Within the frameworks of FlauBERT, LeBenchmark, and Propicto, an intensive study of the available data for written texts, speech, and pictograms was conducted. This data allows for the identification of the gender and domain of texts, audio, and pictograms, as well as the gender of speakers. This information is used to select different versions of training data, varying the gender ratios of authors to avoid amplifying social biases and to study the impact on downstream models and tasks (WP3).

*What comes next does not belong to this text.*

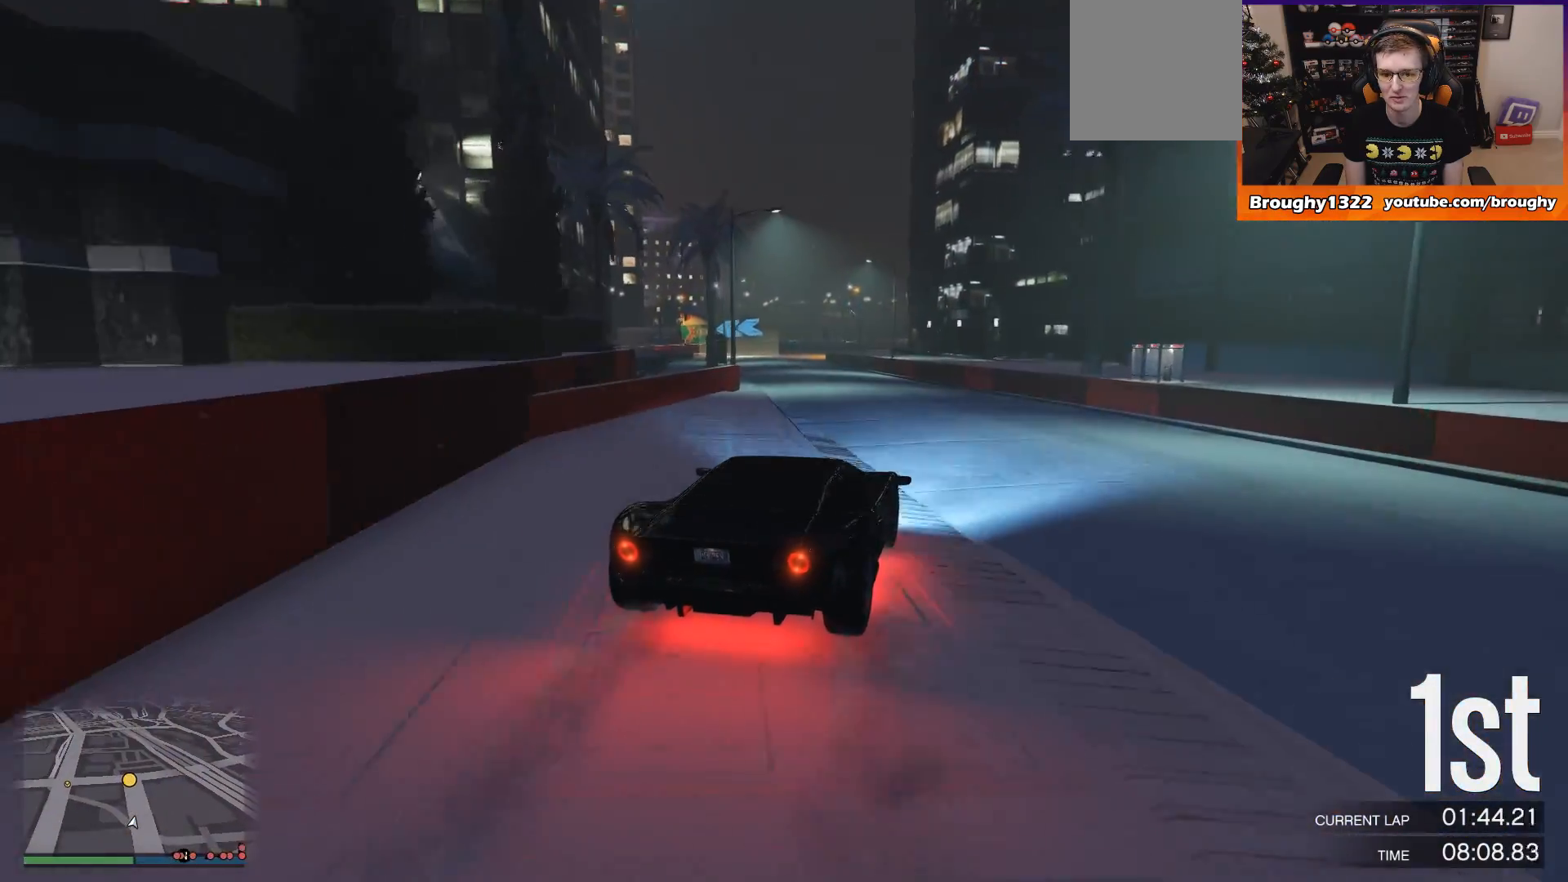
{"buttons": ["R2"], "left_stick": "center", "right_stick": "center", "events": [[233, "left_stick", "up-left"], [367, "left_stick", "center"]]}
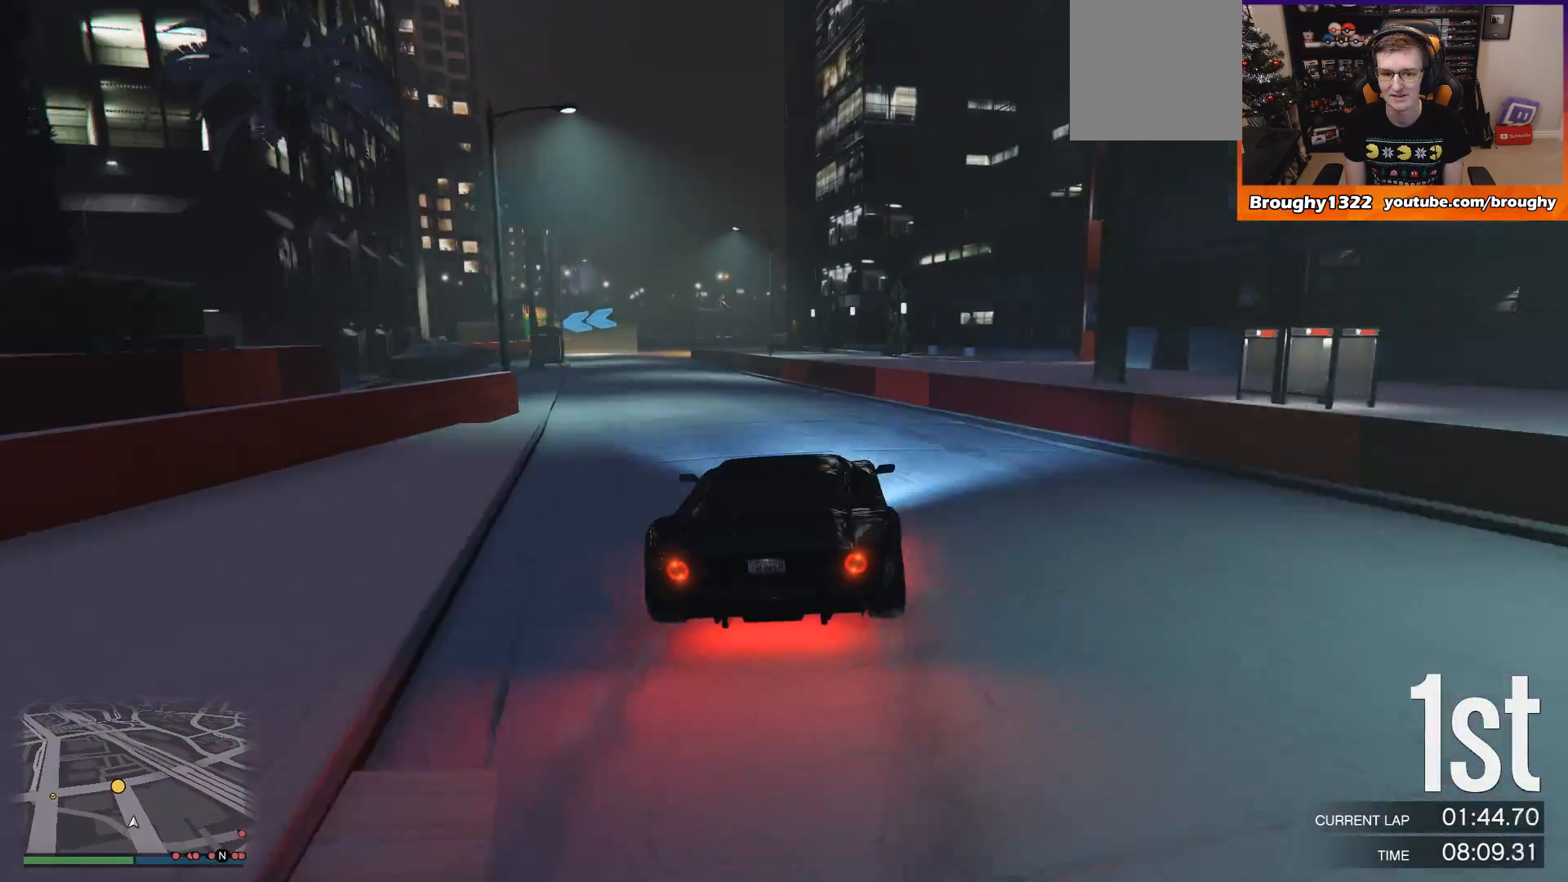
{"buttons": ["R2"], "left_stick": "center", "right_stick": "center", "events": [[67, "left_stick", "up-left"], [201, "left_stick", "center"], [301, "left_stick", "left"], [467, "left_stick", "center"]]}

WP1 involves collecting synchronized multimodal data to ensure the coherence of the joint latent space and to evaluate the consistency of inferences. Given the limited availability of such data, we will also perform conversions between data modes (e.g., audio to text, text to pictograms) to increase the volume of data and assess the value of each modality.
Objectives:
Collect, filter, and prepare unimodal and multimodal pretraining data, ensuring sufficient size, complete documentation, data diffusibility, and minimizing harmful biases. Evaluation data is excluded from pretraining to avoid any contamination.
Develop techniques to generate parallel data. For example, we will complement 14,000 hours of audio signals with transcriptions, use speech synthesis to augment speech corpora, and explore the use of generative image models to expand the pictogram corpus.
Provide WP2 and WP4 with preprocessed corpora in formats defined in WP2.